Suppose that 10,000 tickets are sold in one lottery and 5000 tickets are sold in another lottery. If a person owns 100 tickets in each lottery, what is the probability that she will win at least one first prize?

Short answer

The probability that she will win at least one first prize is 0.0298.

Step-by-step solution

Given information

10,000 tickets are sold in one lottery, and 5000 tickets are sold in another lottery.

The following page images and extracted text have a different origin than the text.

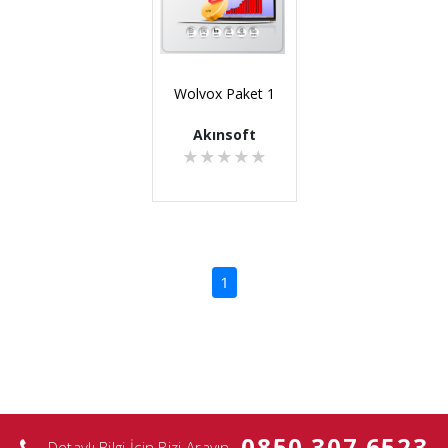
Wolvox Paket 1
Akınsoft
★
★
★
★
★
(current)
1
0850 307 6523
Detaylı Bilgi İçin Bizi Arayın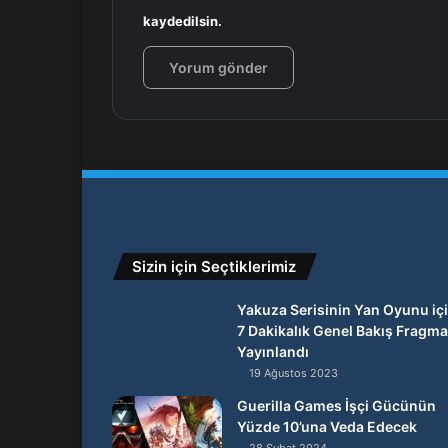
kaydedilsin.
Sizin için Seçtiklerimiz
Yakuza Serisinin Yan Oyunu iç
7 Dakikalık Genel Bakış Fragma
Yayınlandı
19 Ağustos 2023
Guerilla Games İşçi Gücünün
Yüzde 10’una Veda Edecek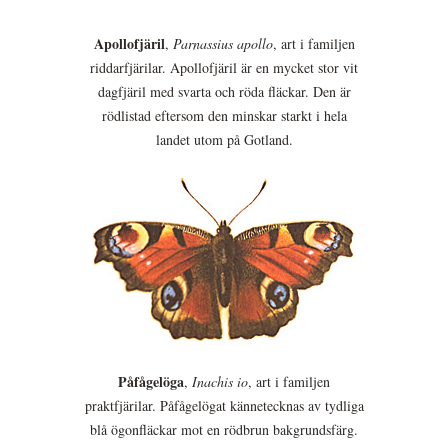
Apollofjäril
,
Parnassius apollo
, art i familjen
riddarfjärilar. Apollofjäril är en mycket stor vit
dagfjäril med svarta och röda fläckar. Den är
rödlistad eftersom den minskar starkt i hela
landet utom på Gotland.
Påfågelöga
,
Inachis io
, art i familjen
praktfjärilar. Påfågelögat kännetecknas av tydliga
blå ögonfläckar mot en rödbrun bakgrundsfärg.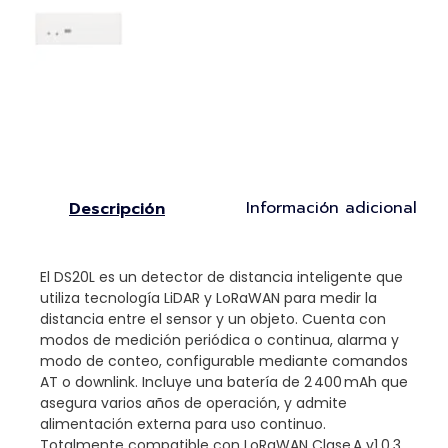
Información adicional
Descripción
El DS20L es un detector de distancia inteligente que
utiliza tecnología LiDAR y LoRaWAN para medir la
distancia entre el sensor y un objeto. Cuenta con
modos de medición periódica o continua, alarma y
modo de conteo, configurable mediante comandos
AT o downlink. Incluye una batería de 2 400 mAh que
asegura varios años de operación, y admite
alimentación externa para uso continuo.
Totalmente compatible con LoRaWAN Clase A v1.0.3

A person owns 100 tickets in each lottery.

Defining events

Let:

\({W_1} = \)The event that she will win first prize in the first lottery

\({W_2} = \) The event that she will win first prize in the second lottery

Computing the required probability

The Additional rule of probability provides the probability of occurrence of either of the events A or B. Mathematically; it is given by:

\({\bf{P}}\left( {{\bf{A}} \cup {\bf{B}}} \right){\bf{ = P}}\left( {\bf{A}} \right){\bf{ + P}}\left( {\bf{B}} \right) - {\bf{P}}\left( {{\bf{A}} \cap {\bf{B}}} \right)\)

Since the events of winning first prize in first and second lotteries are independent; therefore,

\(P\left( {{W_1} \cap {W_2}} \right) = P\left( {{W_1}} \right) \times P\left( {{W_2}} \right)\)

So, using the Additional Rule of Probability, obtaining the probability that she will win at least one first prize as:

\(P\left( {{\rm{at least one first prize}}} \right) = P\left( {{W_1} \cup {W_2}} \right)\)

That is,

\(\begin{aligned}{}P\left( {{W_1} \cup {W_2}} \right) &= P\left( {{W_1}} \right) + P\left( {{W_2}} \right) - P\left( {{W_1} \cap {W_2}} \right)\\ &= \frac{{100}}{{10000}} + \frac{{100}}{{5000}} - P\left( {{W_1}} \right) \times P\left( {{W_2}} \right)\\ &= 0.01 + 0.02 - 0.01 \times 0.02\\ &= 0.0298\end{aligned}\)

Therefore, the required probability is 0.0298.